Sujet : Re: Snow Was: Smoking. Was: Clarke Award Finalists 2001
De : kludge (at) *nospam* panix.com (Scott Dorsey)
Groupes : rec.arts.sf.writtenDate : 28. Jun 2025, 21:49:44
Autres entêtes
Organisation : Former users of Netcom shell (1989-2000)
Message-ID : <103pkh8$jlq$1@panix2.panix.com>
References : 1 2 3 4
After WW2, this pretty much died (royal sons [and maybe daughters now]

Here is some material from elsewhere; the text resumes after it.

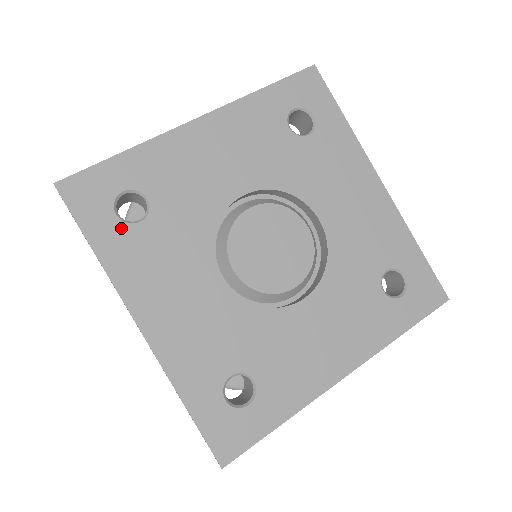
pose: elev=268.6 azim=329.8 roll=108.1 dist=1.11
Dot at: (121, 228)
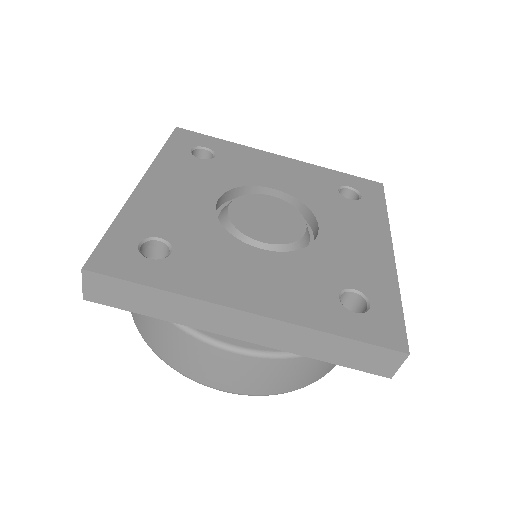
Dot at: (163, 264)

may still spend some time in a military service, but that is generally
temporary). Militaries became both professionalized and very technical
-- just having a title and and income and a winning smile/pleasant
personality was no longer enough. Actual knowledge of how to use the
various types of units (often determined by their equipment) became
necessary.
It took them long enough to learn. You would have thought the Charge
of the Light Brigade was enough to start selecting generals for their
knowledge of warfare rather than their school ties, but that didn't happen
until well after WWI.
Education was not evenly distributed then or now.
>
In those days aristocrats could get university degrees merely by showing=
up No exams for them! Why, they might finish worse than a commoner!

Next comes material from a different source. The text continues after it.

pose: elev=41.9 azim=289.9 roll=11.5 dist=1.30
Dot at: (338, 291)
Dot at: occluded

This is still the case in both the US and UK, although these days it may
well take money as well as the right bloodline. Ask any university about
their legacy admission policies, though, which are often very eye-opening.
Mind you, you may wind up in an Ivy League college, but headed for a degree
that specially marks you as a legacy rather than a student who had to
do the material.
--scott
-- "C'est un Nagra. C'est suisse, et tres, tres precis."